A movie about a summer dance workshop led by Dairakudakan.

Metamorphosis is probably the most exciting event to witness, and that’s exactly what happens in “The Naked Summer,” a film that documents what happens to about 30 youngsters who take a Butoh dance workshop led by Akaji Maro of Dairakudakan in Hakuba, Nagano Prefecture, in 2003.
They jog, cook meals, giggle.
But something extraordinary is about to happen.
Exercises in Butoh are designed to teach the novice the methodology of the dance by confronting those Butoh moments of existence.
Tatsumi Hijikata, the founder of Butoh, is supposed to have said that Butoh is the dance of a corpse.
Students of Butoh were told, as the legend goes, to become a horse, or become a dog, or feel as though their body were covered with ants, and question why your head should be on top of your neck, to achieve the slow, tense and jagged movements that characterize Butoh _ the self-proclaimed antithesis to Western dance.
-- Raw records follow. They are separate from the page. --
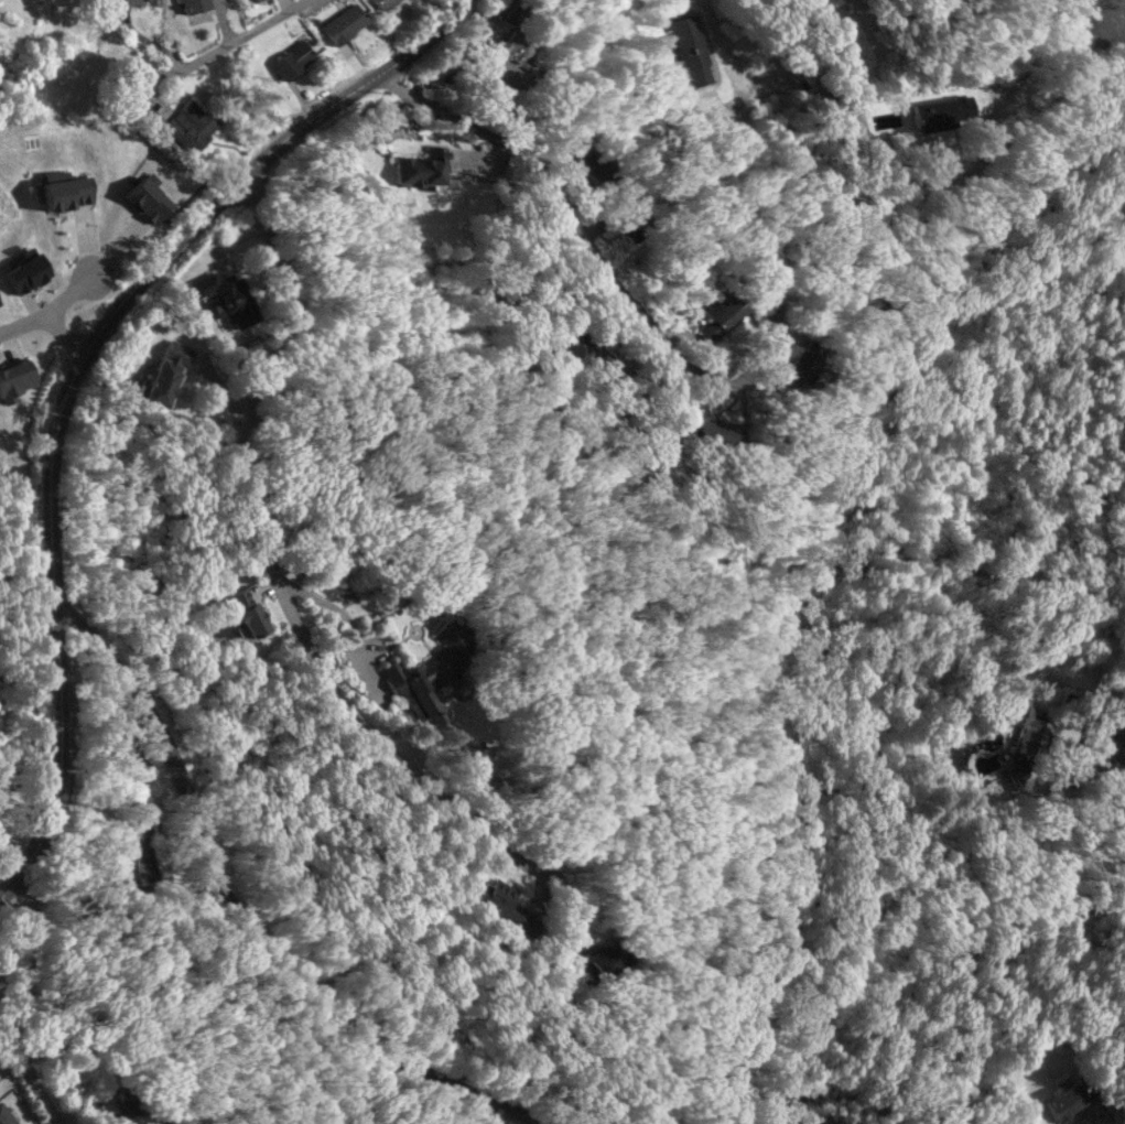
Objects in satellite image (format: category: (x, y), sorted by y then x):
building: (252, 0)
building: (137, 1)
building: (384, 4)
building: (194, 5)
building: (343, 23)
road: (765, 35)
road: (237, 38)
building: (691, 48)
building: (513, 58)
building: (291, 59)
building: (932, 114)
building: (190, 124)
road: (258, 165)
building: (420, 167)
building: (64, 189)
building: (145, 199)
building: (625, 226)
building: (26, 269)
road: (68, 295)
building: (225, 297)
building: (721, 313)
road: (47, 318)
building: (573, 346)
road: (679, 356)
building: (799, 364)
building: (165, 373)
building: (14, 379)
building: (714, 431)
road: (271, 561)
building: (245, 613)
road: (54, 630)
building: (430, 670)
road: (1113, 729)
building: (1026, 744)
building: (1098, 764)
building: (136, 865)
building: (500, 905)
road: (239, 915)
road: (17, 1005)
building: (1067, 1099)
building: (129, 1105)
building: (5, 1117)

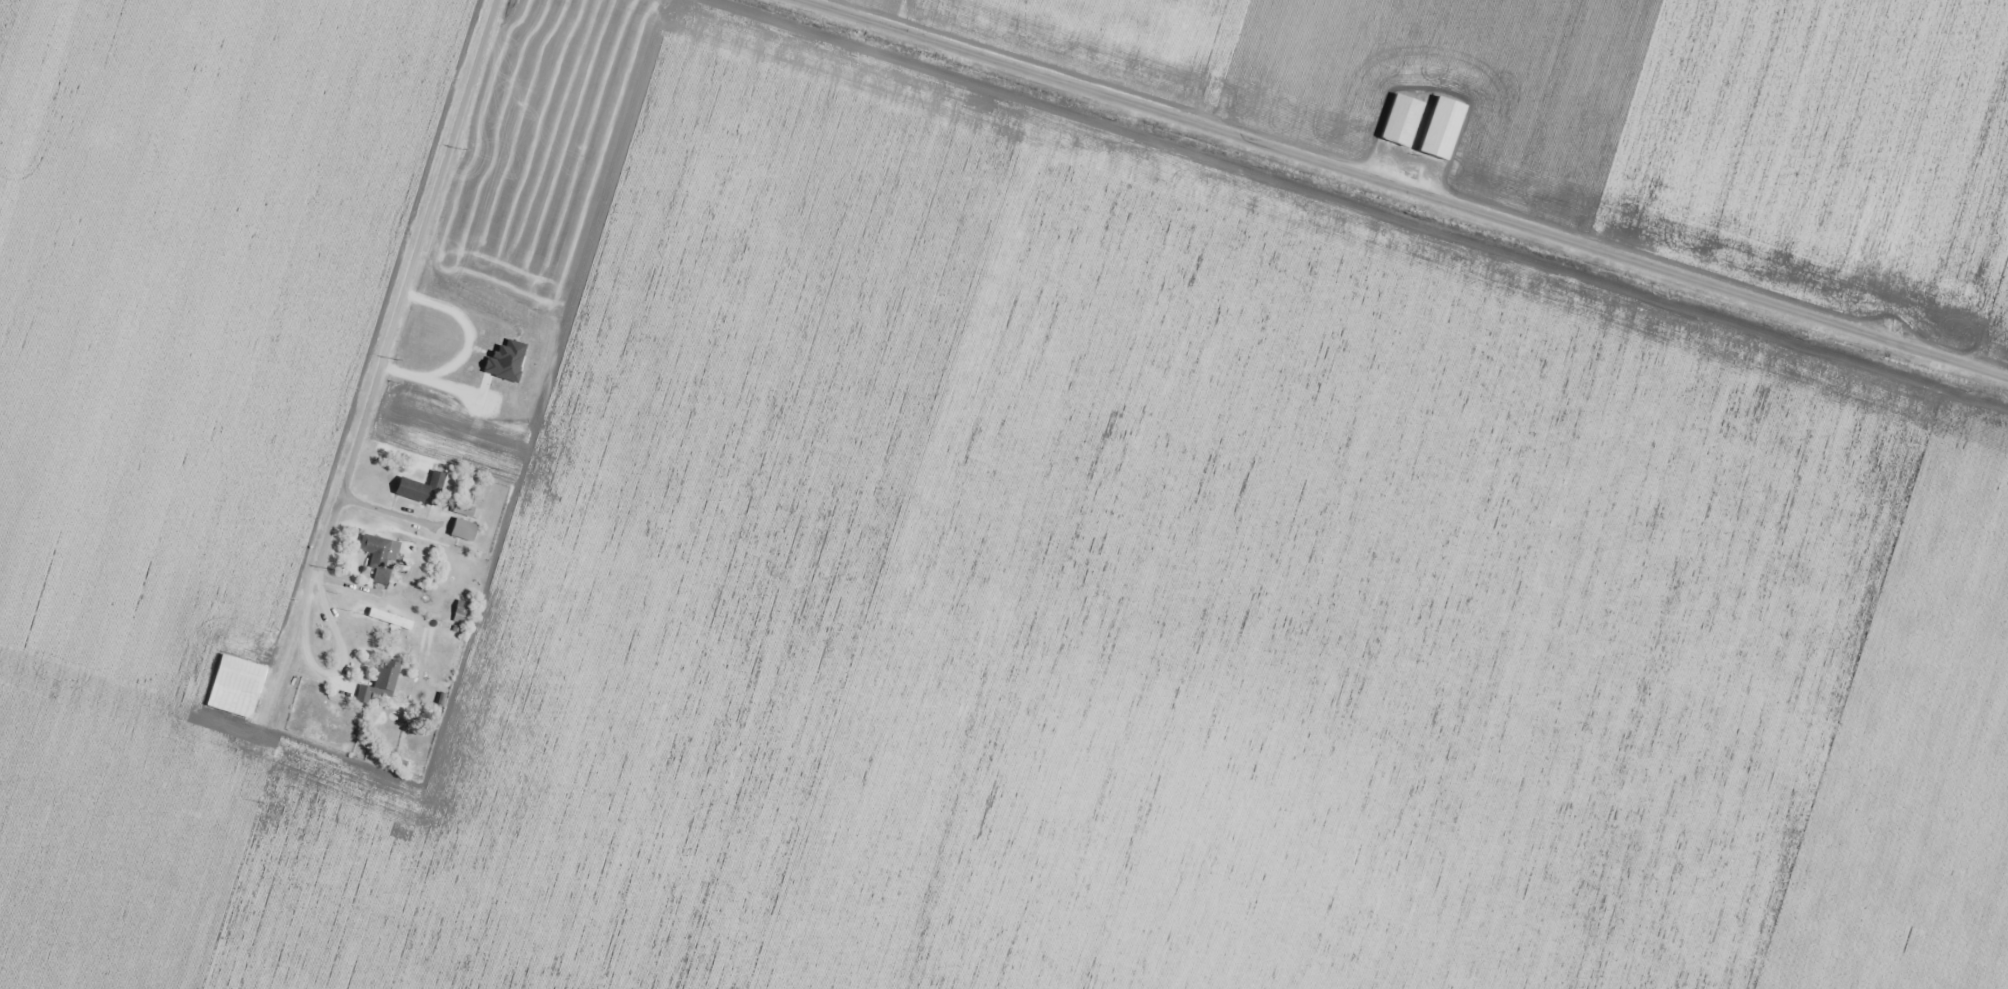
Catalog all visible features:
building: (1397, 121)
building: (1437, 129)
road: (1434, 180)
building: (583, 272)
building: (418, 489)
road: (370, 497)
building: (463, 510)
building: (459, 530)
building: (376, 556)
road: (377, 658)
building: (378, 681)
building: (231, 686)
building: (606, 716)
building: (535, 789)
building: (585, 891)
building: (412, 968)
building: (524, 988)

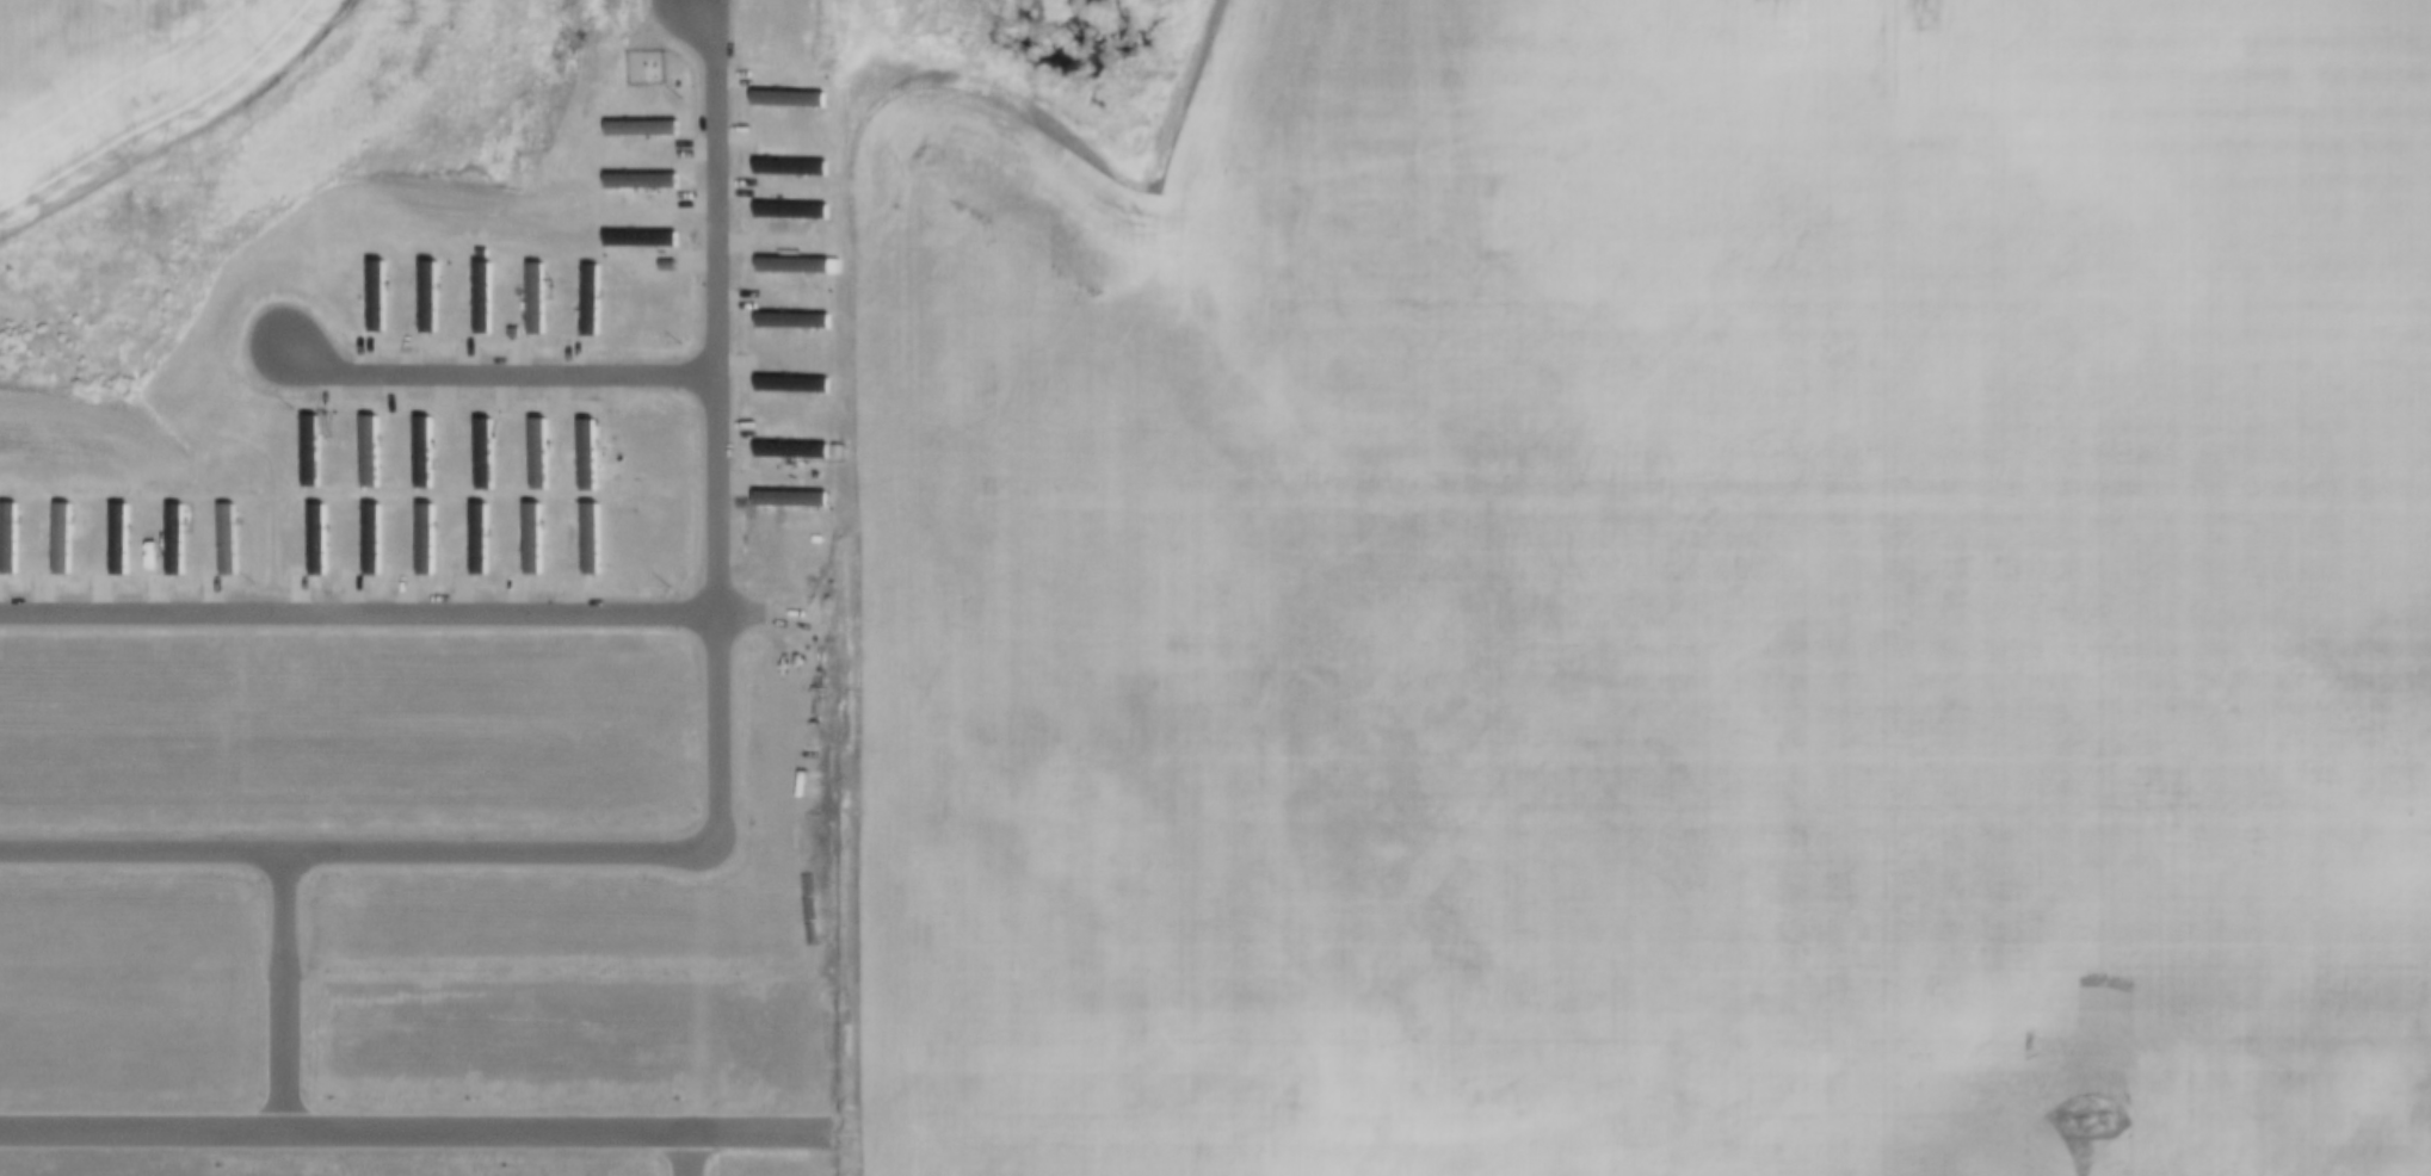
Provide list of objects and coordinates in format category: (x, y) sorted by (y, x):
building: (787, 103)
building: (639, 134)
building: (787, 172)
building: (639, 185)
building: (789, 214)
building: (638, 244)
building: (479, 258)
building: (791, 270)
building: (373, 301)
building: (425, 302)
building: (479, 302)
building: (531, 304)
building: (587, 304)
building: (790, 325)
road: (494, 374)
building: (790, 390)
building: (307, 455)
building: (366, 455)
building: (790, 455)
building: (420, 456)
building: (480, 457)
building: (534, 458)
building: (585, 459)
building: (790, 504)
building: (530, 541)
building: (368, 542)
building: (475, 542)
building: (6, 543)
building: (421, 543)
building: (588, 543)
building: (59, 544)
building: (117, 544)
building: (173, 544)
building: (226, 545)
building: (315, 545)
road: (399, 617)
road: (713, 772)
road: (276, 990)
road: (341, 1131)
road: (752, 1133)
road: (682, 1154)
Watching the youngsters tackle the assignments is fascinating:
_ Feel the space around your body, touching every fingertip, air moving like gel.
_ Sense a tragic accidental moment, even something minor striking, like a splinter piercing your foot.
_ Run and keep laughing.
_ Walk slowly, sliding your feet across the ground, while keeping your head level.
They practice and practice with a passion that’s laughable in its purity. They grimace, stretching and squeezing their facial muscles. They squirm on the floor like worms. They flap their arms, bend their bodies repeatedly, they do lifts until their backs hurt. They collapse on the floor in exhaustion.
But in the act of doing, zenlike, they become Butoh dancers.
The weeklong workshop culminates in an evening performance at an outdoor theater.
When the boys get their heads and eyebrows shaved off, the transformation is almost complete.
The youngsters cut cloth, using patterns, and sew bikini panties _ the sole items of costuming.
By the time they nervously don makeup, painting their bodies with gold paint, they are already strangers, animals from hell trapped in sinewy bodies of Buddhas.
The movie juxtaposes footage of the professional troupe’s performances with scenes from the workshop.
And that’s an eye-opener.
Having watched the novices struggle akwwardly with the simplest Butoh moves that we have seen so often performed effortlessly by the professionals, we now appreciate with more intensity the experienced dancers’ chiseled bodies and controlled movements.
Maro’s body at 60 has never been so stunningly beautiful as we watch him smile, crack jokes, lecture and gaze on with wisdom at those who are trying to take up this legacy of Japanese postwar art.
We know he knows he is running out of time to leave that understanding to the young, and we witness Maro’s recognition of his inevitable death and his sense of urgency.
We are also struck by how unique, definitive and awesome Butoh is as an art form and how it is relevant to the world today and the future these youngsters inherit.
Still, the movie, directed by Kenji Okabe, intentionally doesn’t bother to give the participants’ names, backgrounds.
They are blurs of faces.
They came and they lived a week as Butoh dancers and they will never be the same.
That’s the story this movie wants to tell.
A regular documentary might have gone back, asking some of them for a reaction, demonstrating their return to the everyday.
Instead, the movie simply shows another summer has come _ jogging and exercising under the sunlight is another batch of kids who has come to be reborn as Butoh dancers.